• [Excerpt]
----------
Example 2: Assume the same facts in Example 1, except the taxpayer also files a lawsuit in 2017 against a neighbor who negligently started the fire. There is a reasonable prospect that the taxpayer will be able to recover the remaining $20,000 in damages from the neighbor.

Since the taxpayer has an outstanding claim at the close of 2017, he has a reasonable prospect of recovering the remaining amount of the loss. Therefore, no deduction is allowed for this portion of the loss in 2017 since the taxpayer may receive compensation for the damage to the residence. If the taxpayer's suit against the neighbor is dismissed in 2019, the taxpayer may claim the casualty loss of $20,000 in the 2019 tax year (decreased by 10% of the taxpayer's AGI and $100).

A taxpayer who claims a casualty loss deduction under Sec. 165 must capitalize the expenditures made to restore the property, to the extent the casualty loss results in a basis adjustment to the damaged property.14

If a taxpayer claimed a loss in accordance with the rules set forth in the regulations and in a subsequent year receives reimbursement for the loss, the payment should be reported in the taxpayer's income in the year it is received. The taxpayer should not file an amended return for the year that the loss was claimed.15

Ordinary and necessary business expenses


If the taxpayer repairs capital property that was damaged in a casualty, the issue becomes whether the taxpayer can claim an ordinary deduction under Sec. 162(a). The tangible property, or "repair," regulations16 provide, "A taxpayer may deduct amounts paid for repairs and maintenance to tangible property if the amounts paid are not otherwise required to be capitalized."

If the expenditure results in an improvement to the property, the cost must be capitalized.17 Improvements are activities performed to a unit of property after the property is placed in service if the amounts paid for the activities are for a betterment of the property, restore the property, or adapt the unit of property to a new or different use.18 According to regulations, an expense is a betterment if it:

(i) Ameliorates a material condition or defect that either existed prior to the taxpayer's acquisition of the unit of property or arose during the production of the unit of property, whether or not the taxpayer was aware of the condition or defect at the time of acquisition or production;

(ii) Is for a material addition, including a physical enlargement, expansion, extension, or addition of a major component . . . to the unit of property or a material increase in the capacity, including additional cubic or linear space, of the unit of property; or

(iii) Is reasonably expected to materially increase the productivity, efficiency, strength, quality, or output of the unit of property.19

Issues may arise as to whether an expense is deductible as an ordinary and necessary business expense. In Welch v. Helvering,20 the Supreme Court explored what constitutes an "ordinary" expense:

Ordinary in this context does not mean that the payments must be habitual or normal in the sense that the same taxpayer will have to make them often. A lawsuit affecting the safety of a business may happen once in a lifetime. The counsel fees may be so heavy that repetition is unlikely. [Nonetheless], the expense is an ordinary one because we know from experience that payments for such a purpose, whether the amount is large or small, are the common and accepted means of defense against attack. . . . The situation is unique in the life of the individual affected, but not in the life of the group, the community, of which he is a part. At such times there are norms of conduct that help to stabilize our judgment, and make it certain and objective. The instance is not erratic, but is brought within a known type.
----------
• [Data shown]
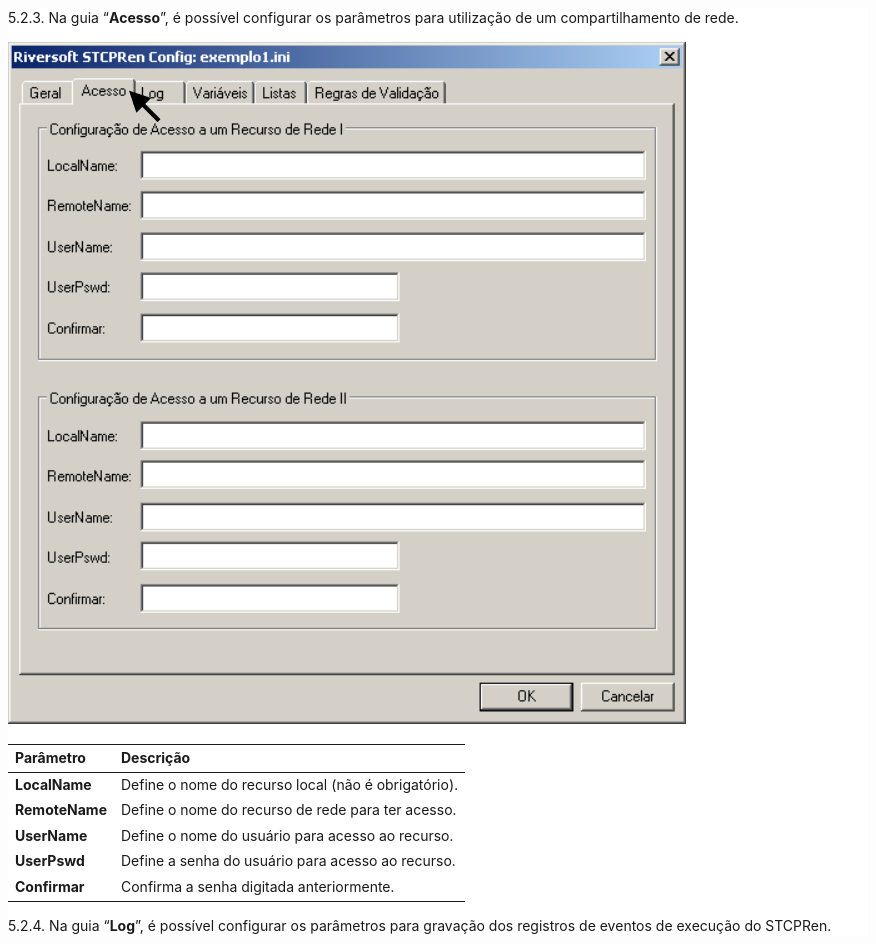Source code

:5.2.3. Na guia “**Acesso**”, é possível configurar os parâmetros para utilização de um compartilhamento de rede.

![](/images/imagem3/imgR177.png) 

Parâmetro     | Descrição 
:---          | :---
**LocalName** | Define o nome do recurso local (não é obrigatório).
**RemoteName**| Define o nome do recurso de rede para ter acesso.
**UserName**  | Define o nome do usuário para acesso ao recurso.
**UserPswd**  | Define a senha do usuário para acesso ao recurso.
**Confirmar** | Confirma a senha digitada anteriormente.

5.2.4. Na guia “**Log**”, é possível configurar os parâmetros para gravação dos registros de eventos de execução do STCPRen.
----------
• [Job item A] In the Portuguese entries, can you swap every "recurso" for "dispositivo" and give those lines back otherwise unchanged, leaving out the pictures?
• [Job item B] Can you continue the text on casualty losses and deductible business expenses from the point where it stops?
The tax-deduction text and the entries are unrelated material.

• [Answer A]
Source code

:5.2.3. Na guia “**Acesso**”, é possível configurar os parâmetros para utilização de um compartilhamento de rede.

![](/images/imagem3/imgR177.png) 

Parâmetro     | Descrição 
:---          | :---
**LocalName** | Define o nome do dispositivo local (não é obrigatório).
**RemoteName**| Define o nome do dispositivo de rede para ter acesso.
**UserName**  | Define o nome do usuário para acesso ao dispositivo.
**UserPswd**  | Define a senha do usuário para acesso ao dispositivo.
**Confirmar** | Confirma a senha digitada anteriormente.

5.2.4. Na guia “**Log**”, é possível configurar os parâmetros para gravação dos registros de eventos de execução do STCPRen.

• [Answer B]
Similarly, the Tax Court in ­Vaksma 21 stated:

An expense is "ordinary" if it is "normal, usual, or customary" in the taxpayer's trade or business. . . . An expense is "necessary" if it is "appropriate and helpful". . . . In deciding whether an expense is ordinary and necessary, we generally focus on whether there is a reasonably proximate relationship between the expense and the taxpayer's trade or business. . . . Conclusory statements by a taxpayer that the expense was incurred in pursuit of the taxpayer's trade or business are not sufficient to establish that the expense had a reasonably proximate relationship to that trade or business.

Does Sec. 165 take priority over Sec. 162(a)?


In a Tax Court case, R.R. Hensler, Inc.,22 the taxpayer, a California corporation, entered into a contract with the Los Angeles County Flood Control District to remove 10 tons of dirt and debris that had accumulated in the San Gabriel Canyon. Several years after the contract was entered into, there were severe rainstorms over a period of approximately one month. The taxpayer's extraction system and machinery and equipment were severely damaged.

A dispute arose between the taxpayer and its insurance company. The taxpayer filed a suit against the insurance carrier in 1969 that was settled in 1972. The IRS asserted in its notice of deficiency that the taxpayer's repair and replacement expenses were not deductible prior to 1972, the year in which the taxpayer's suit with the insurance carrier was resolved. The court was asked to decide whether a deduction was allowable under Sec. 162(a) or Sec. 165.

In determining whether a deduction was allowable under Sec. 162(a), the court analyzed whether the expenses were ordinary and necessary in the taxpayer's business and determined they were. The expenses were necessary, the court found, as recovering and repairing equipment buried by the flood was directly related to the taxpayer's business and performing its contract. They also were ordinary, even though large, in the sense that the flooding that occasioned them was not unique or unanticipated, the decision to recover and repair the equipment was not unsound, and the repair work was not performed in an unusual or abnormal manner. Whether the expenses were capital or deductible in nature was not before the court, although, in dicta, the court recognized that expenditures of restoring damaged property may in some cases have to be capitalized:

[I]f the expenditures improve or better the property, or prolong its useful life, they should be added to the basis of the property and amortized over its useful life. And, if the expenditures are to replace the destroyed property, they should be capitalized and the loss on the destroyed property would be deductible as a loss.

The IRS argued that the expenses were incurred as the result of a casualty and, therefore, the casualty loss rules of Sec. 165 applied. As such, the IRS argued no deduction should be allowed prior to 1972, when the taxpayer's claim with the insurance company was resolved, and a year not before the court. Rejecting the IRS's argument that the taxpayer was bound by Sec. 165, the Tax Court held that under Sec. 162(a), the taxpayer was allowed to claim an ordinary loss in the tax year of the expenditure for repairs, based upon their cost.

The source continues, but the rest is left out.